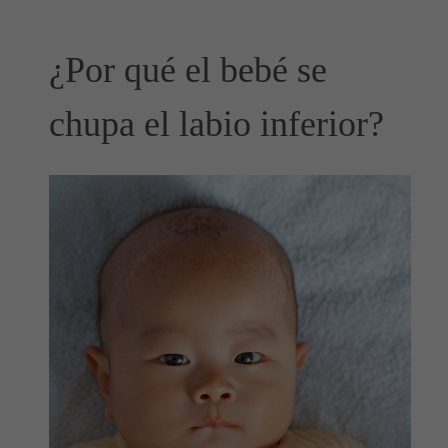
¿Por qué el bebé se
chupa el labio inferior?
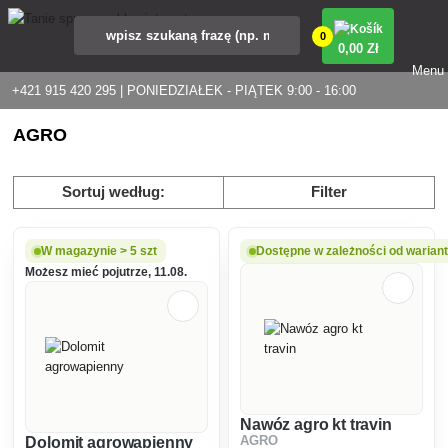
0
0
,00 Zł
Menu
+421 915 420 295 | PONIEDZIAŁEK - PIĄTEK 9:00 - 16:00
AGRO
Sortuj według:
Filter
W magazynie > 5 szt
Dostępne w zależności od warian
Możesz mieć pojutrze, 11.08.
Nawóz agro kt travin
Dolomit agrowapienny
AGRO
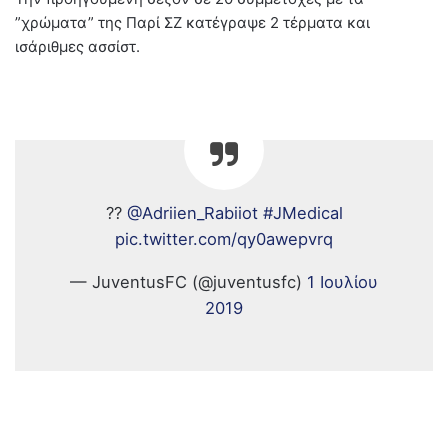
”χρώματα” της Παρί ΣΖ κατέγραψε 2 τέρματα και
ισάριθμες ασσίστ.
??
@Adriien_Rabiiot
#JMedical
pic.twitter.com/qy0awepvrq
— JuventusFC (@juventusfc)
1 Ιουλίου
2019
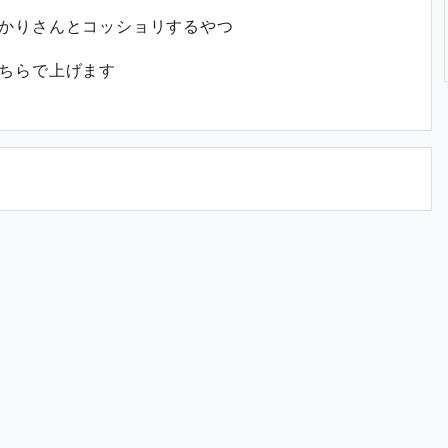
かりさんとコッショリするやつ
ちらで上げます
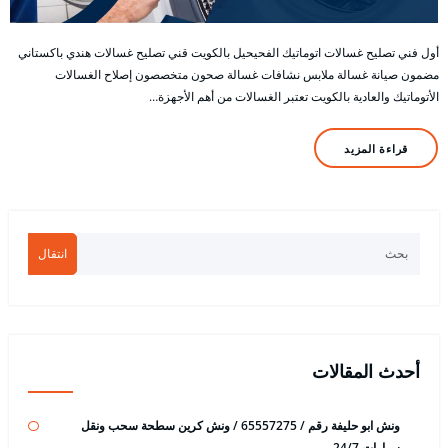
أول فني تصليح غسالات اتوماتيك الفحيحيل بالكويت قني تصليح غسالات هندي باكستاني
مضمون صيانة غسالة ملابس نشافات غسالة صحون متخصصون إصلاح الغسالات
الأتوماتيك والعادية بالكويت تعتبر الغسالات من أهم الأجهزة…
قراءة المزيد
انتقال
أحدث المقالات
ونش ابو حليفة رقم / 65557275 / ونش كرين سطحة سحب ونقل
سيارات 24/7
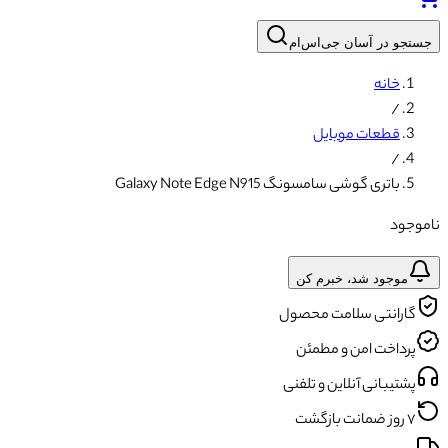
جستجو در آسان جی‌اس‌ام
خانه
/
قطعات موبایل
/
باتری گوشی سامسونگ Galaxy Note Edge N915
ناموجود
موجود شد، خبرم کن
گارانتی سلامت محصول
پرداخت امن و مطمئن
پشتیبانی آنلاین و تلفنی
۷ روز ضمانت بازگشت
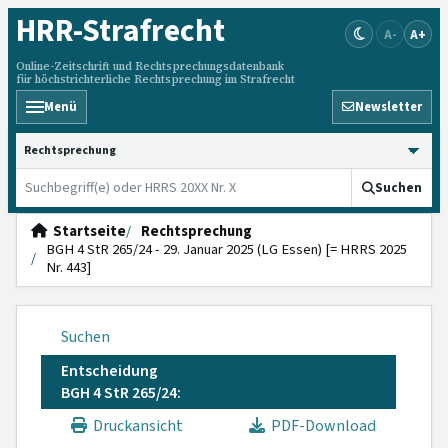
HRR
-Strafrecht
A-
A+
Online-Zeitschrift und Rechtsprechungsdatenbank
für höchstrichterliche Rechtsprechung im Strafrecht
Menü
Newsletter
HRRS durchsuchen
Suchen
Startseite
Rechtsprechung
BGH 4 StR 265/24 - 29. Januar 2025 (LG Essen) [= HRRS 2025
Nr. 443]
Suchen
Entscheidung
BGH 4 StR 265/24:
Druckansicht
PDF-Download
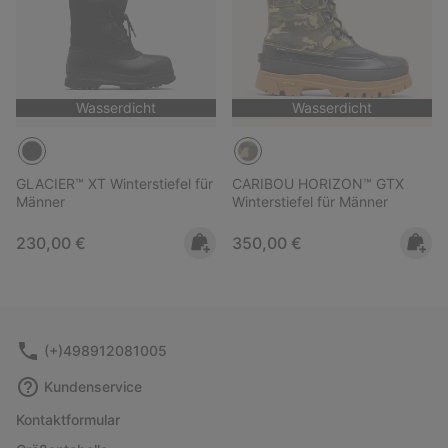
Wasserdicht
Wasserdicht
GLACIER™ XT Winterstiefel für
CARIBOU HORIZON™ GTX
Männer
Winterstiefel für Männer
Regular price:
Regular price:
230,00 €
350,00 €
(+)498912081005
Kundenservice
Kontaktformular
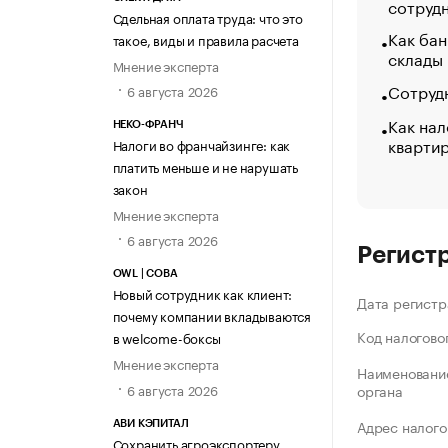
сотруд
Сдельная оплата труда: что это
Как бан
такое, виды и правила расчета
склады
Мнение эксперта
Сотрудн
6 августа 2026
Как нал
НЕКО-ФРАНЧ
кварти
Налоги во франчайзинге: как
платить меньше и не нарушать
закон
Мнение эксперта
6 августа 2026
Регист
OWL | СОВА
Новый сотрудник как клиент:
Дата регистр
почему компании вкладываются
Код налогово
в welcome-боксы
Мнение эксперта
Наименование
6 августа 2026
органа
Адрес налого
АВИ КЭПИТАЛ
Сохранить агроэкспортеру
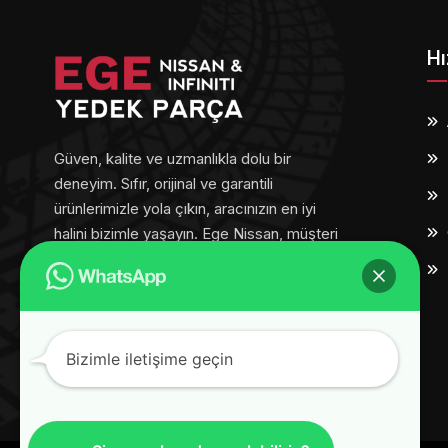
Hı
Güven, kalite ve uzmanlıkla dolu bir
deneyim. Sıfır, orijinal ve garantili
ürünlerimizle yola çıkın, aracınızın en iyi
halini bizimle yaşayın. Ege Nissan, müşteri
memnuniyetini her adımda ön planda
tutar.
Bizimle iletişime geçin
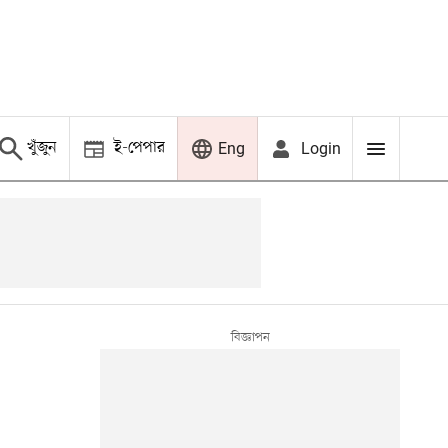
খুঁজুন
ই-পেপার
Login
Eng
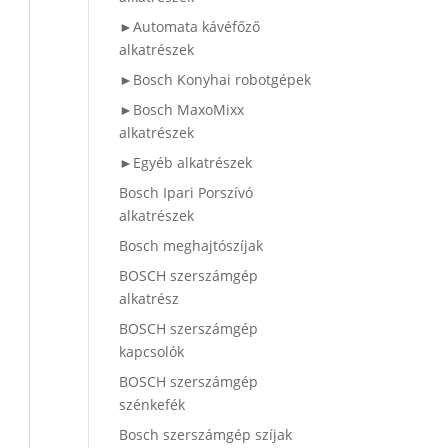
►Automata kávéfőző
alkatrészek
►Bosch Konyhai robotgépek
►Bosch MaxoMixx
alkatrészek
►Egyéb alkatrészek
Bosch Ipari Porszívó
alkatrészek
Bosch meghajtószíjak
BOSCH szerszámgép
alkatrész
BOSCH szerszámgép
kapcsolók
BOSCH szerszámgép
szénkefék
Bosch szerszámgép szíjak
▬▬▬▬▬▬▬▬▬▬
Look for the word "الغسالات" in the data, then return every line that contains it.

مضمون صيانة غسالة ملابس نشافات غسالة صحون متخصصون إصلاح الغسالات
الأتوماتيك والعادية بالكويت تعتبر الغسالات من أهم الأجهزة…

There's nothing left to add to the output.